From Pravda on the Presumpscot:
“At the same time, his campaign won support from more conservative voters concerned with social issues such as abortion.”
“…the sharp differences could hurt the Republican Party in the end, because Woodcock is too conservative for a majority of Maine voters, Democrats say.”
“‘Woodcock is the candidate we wanted to run against,; said Ben Dudley, chairman of the Maine Democratic Party. ” (Mark Peters, Portland Press Herald, 6/15/06)
“Democratic chairman Dudley later called Woodcock a ‘yes man’ for President Bush and an opponent of both abortion rights and gay rights.
“Signaling that the Democrats are determined to paint Woodcock as someone who is out of step with most Mainers, Dudley said Woodcock ‘is a conservative candidate and he’s not going to be able to hide from that.’” (Paul Carrier, Portland Press Herald, 6/15/06)
From the Baldacci Daily News:
“Mary Ellen Fitzgerald…said Woodcock “is kind of a George Bush candidate in a John Kerry state.”
(Democratic Chairman Dudley said Woodcock comes) “from the far right wing of the Republican Party…” (A.J. Higgins, Bangor Daily News, 6/15/06)
Green party nominee Pat LaMarche reportedly launched a post election ad campaign in southern Maine labeling Woodcock as an “ultraconservative.”
One moderate Republican I know was quick to condemn Woodcock as an unelectable conservative.
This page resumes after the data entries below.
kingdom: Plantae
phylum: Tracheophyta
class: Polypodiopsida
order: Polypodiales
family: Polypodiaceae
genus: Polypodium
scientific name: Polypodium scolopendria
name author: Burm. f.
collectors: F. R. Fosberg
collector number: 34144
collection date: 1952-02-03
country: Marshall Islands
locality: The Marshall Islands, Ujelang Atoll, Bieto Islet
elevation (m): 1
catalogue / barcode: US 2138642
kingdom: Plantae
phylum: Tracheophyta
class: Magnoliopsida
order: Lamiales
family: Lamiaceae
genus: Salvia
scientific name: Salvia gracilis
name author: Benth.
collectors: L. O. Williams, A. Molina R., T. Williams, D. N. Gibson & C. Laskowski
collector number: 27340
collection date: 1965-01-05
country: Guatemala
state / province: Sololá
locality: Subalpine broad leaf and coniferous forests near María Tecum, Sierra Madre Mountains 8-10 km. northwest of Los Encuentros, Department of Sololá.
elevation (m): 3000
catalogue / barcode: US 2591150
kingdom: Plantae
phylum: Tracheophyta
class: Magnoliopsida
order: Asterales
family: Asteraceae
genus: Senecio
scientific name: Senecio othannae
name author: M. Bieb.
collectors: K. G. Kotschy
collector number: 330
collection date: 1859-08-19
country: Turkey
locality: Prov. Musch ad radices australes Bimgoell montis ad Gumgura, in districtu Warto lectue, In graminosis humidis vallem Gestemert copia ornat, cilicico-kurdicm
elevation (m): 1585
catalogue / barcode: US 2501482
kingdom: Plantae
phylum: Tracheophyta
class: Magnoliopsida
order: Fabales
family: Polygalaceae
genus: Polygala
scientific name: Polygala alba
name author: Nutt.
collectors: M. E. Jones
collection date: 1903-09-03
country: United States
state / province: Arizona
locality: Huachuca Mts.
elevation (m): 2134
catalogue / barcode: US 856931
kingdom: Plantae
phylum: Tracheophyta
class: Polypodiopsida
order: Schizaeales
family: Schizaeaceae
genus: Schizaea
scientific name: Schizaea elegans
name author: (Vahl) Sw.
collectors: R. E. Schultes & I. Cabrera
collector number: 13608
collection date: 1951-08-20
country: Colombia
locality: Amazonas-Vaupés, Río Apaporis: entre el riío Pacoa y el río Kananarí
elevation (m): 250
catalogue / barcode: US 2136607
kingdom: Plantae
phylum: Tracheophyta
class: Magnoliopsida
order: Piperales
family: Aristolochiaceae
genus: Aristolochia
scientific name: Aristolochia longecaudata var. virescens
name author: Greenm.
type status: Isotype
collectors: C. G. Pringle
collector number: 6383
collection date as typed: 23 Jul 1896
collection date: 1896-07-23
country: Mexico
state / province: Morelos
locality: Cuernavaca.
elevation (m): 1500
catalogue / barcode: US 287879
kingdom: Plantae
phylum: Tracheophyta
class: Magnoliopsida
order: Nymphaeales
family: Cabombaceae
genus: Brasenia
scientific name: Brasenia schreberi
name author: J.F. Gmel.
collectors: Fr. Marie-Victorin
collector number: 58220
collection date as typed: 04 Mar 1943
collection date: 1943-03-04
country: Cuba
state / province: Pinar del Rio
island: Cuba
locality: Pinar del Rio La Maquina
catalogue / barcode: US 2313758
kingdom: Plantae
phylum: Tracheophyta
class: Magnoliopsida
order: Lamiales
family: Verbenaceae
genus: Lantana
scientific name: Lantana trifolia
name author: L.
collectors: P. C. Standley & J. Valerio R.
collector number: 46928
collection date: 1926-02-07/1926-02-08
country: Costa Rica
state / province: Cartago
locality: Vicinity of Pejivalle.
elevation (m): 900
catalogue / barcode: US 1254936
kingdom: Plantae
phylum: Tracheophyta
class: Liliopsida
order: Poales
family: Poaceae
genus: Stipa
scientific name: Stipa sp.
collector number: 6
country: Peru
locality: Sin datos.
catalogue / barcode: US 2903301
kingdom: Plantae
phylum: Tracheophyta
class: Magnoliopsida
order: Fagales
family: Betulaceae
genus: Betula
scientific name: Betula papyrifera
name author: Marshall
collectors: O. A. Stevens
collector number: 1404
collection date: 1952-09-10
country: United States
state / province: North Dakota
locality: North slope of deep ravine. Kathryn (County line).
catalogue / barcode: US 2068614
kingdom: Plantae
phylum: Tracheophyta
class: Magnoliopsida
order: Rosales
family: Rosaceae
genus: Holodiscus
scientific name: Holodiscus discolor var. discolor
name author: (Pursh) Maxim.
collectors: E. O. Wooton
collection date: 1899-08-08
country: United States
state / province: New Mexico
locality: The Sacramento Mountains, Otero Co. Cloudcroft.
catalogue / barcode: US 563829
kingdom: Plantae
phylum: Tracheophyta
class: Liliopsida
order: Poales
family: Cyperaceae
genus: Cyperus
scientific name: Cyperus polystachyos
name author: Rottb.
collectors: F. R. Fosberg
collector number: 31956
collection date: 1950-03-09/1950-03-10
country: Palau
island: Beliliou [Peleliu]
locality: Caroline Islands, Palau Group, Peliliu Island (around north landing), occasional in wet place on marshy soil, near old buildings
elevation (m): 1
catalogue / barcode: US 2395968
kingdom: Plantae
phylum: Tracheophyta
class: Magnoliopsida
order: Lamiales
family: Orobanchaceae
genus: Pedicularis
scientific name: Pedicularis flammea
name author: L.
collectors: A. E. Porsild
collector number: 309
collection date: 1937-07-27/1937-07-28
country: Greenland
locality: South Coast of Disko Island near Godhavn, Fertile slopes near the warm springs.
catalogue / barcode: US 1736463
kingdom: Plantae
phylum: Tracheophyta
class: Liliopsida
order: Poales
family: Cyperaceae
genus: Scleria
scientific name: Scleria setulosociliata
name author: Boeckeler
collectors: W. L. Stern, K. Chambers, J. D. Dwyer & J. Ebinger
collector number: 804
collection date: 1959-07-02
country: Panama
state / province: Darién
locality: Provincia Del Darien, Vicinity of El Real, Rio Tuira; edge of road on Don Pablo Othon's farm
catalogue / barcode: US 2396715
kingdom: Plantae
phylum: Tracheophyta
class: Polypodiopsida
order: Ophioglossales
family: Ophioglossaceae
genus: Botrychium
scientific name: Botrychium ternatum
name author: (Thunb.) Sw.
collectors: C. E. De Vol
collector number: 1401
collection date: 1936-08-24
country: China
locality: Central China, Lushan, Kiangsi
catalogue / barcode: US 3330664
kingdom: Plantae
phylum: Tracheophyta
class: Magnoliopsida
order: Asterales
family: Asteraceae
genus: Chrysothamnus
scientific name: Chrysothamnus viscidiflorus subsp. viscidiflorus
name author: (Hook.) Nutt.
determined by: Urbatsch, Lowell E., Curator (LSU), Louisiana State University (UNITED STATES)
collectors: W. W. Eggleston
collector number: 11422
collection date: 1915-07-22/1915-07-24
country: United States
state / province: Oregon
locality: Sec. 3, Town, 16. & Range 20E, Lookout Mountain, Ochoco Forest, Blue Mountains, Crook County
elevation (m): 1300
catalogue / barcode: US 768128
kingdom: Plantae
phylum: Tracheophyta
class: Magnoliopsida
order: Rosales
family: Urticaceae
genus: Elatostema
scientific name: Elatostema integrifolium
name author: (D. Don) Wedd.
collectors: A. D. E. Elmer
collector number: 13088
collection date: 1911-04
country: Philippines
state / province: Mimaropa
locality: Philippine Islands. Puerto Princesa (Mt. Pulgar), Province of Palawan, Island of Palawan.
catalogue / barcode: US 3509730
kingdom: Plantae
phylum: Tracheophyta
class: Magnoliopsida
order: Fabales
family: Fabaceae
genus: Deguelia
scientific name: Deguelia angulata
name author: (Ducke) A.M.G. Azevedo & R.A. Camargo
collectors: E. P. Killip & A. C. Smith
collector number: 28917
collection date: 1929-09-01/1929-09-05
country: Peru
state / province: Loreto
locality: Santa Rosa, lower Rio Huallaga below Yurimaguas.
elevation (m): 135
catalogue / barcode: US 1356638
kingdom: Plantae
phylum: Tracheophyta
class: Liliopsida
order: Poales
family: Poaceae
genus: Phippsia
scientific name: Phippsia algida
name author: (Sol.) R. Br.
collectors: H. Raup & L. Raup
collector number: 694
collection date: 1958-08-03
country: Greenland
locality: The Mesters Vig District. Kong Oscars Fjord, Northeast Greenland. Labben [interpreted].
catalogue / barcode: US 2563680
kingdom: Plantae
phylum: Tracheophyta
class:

When I queried her, she admitted she had never seen or heard Chandler, but had reached that conclusion based on what she had seen and heard in the media.
The campaign and candidate Woodcock may well focus on the economic issues above social ones, but the Culture War will neither go away nor should it be conceded.
Chandler and the GOP are not in favor of the nanny state, and there is nothing out of the mainstream in that conviction.
If Woodcock is attacked for opposing “special rights”, he should simply back the insertion of four words into Maine’s Human Rights Act: “No discrimination, No preferences.” If the Democrats and the left want to defend affirmative action preferences for gay, lesbian and transgendered protected class members, they are welcome to it. Under no circumstance should Chandler cede the culture war battlefield to the left, especially when they insist on bringing it up. The left created publicly funded elections (the defunct Maine Citizen Leadership Fund , a principal of which unsuccessfully challenged TABOR, was behind the original initiative in 1998). In a delightful turn of the political screw, it may well deliver the Blaine House to Chandler Woodcock and the GOP. Through the magic of clean election funding, John Baldacci will face three adequately, if not lavishly funded candidates in November. Senator Woodcock has already shown he can use the funds wisely and well. The more money Baldacci raises or the left “independently” spends, the more money “clean” candidates get. LaMarche and Barbara Merrill will take a chunk out of Baldacci from the left. A sizable chunk of women, nanny state proponents and the left will vote for Pat or Barbara. Woodcock will win the general election with a 39-40% plurality. And then the screaming will really start.
Jon Reisman in the University of Maine System’s token conservative.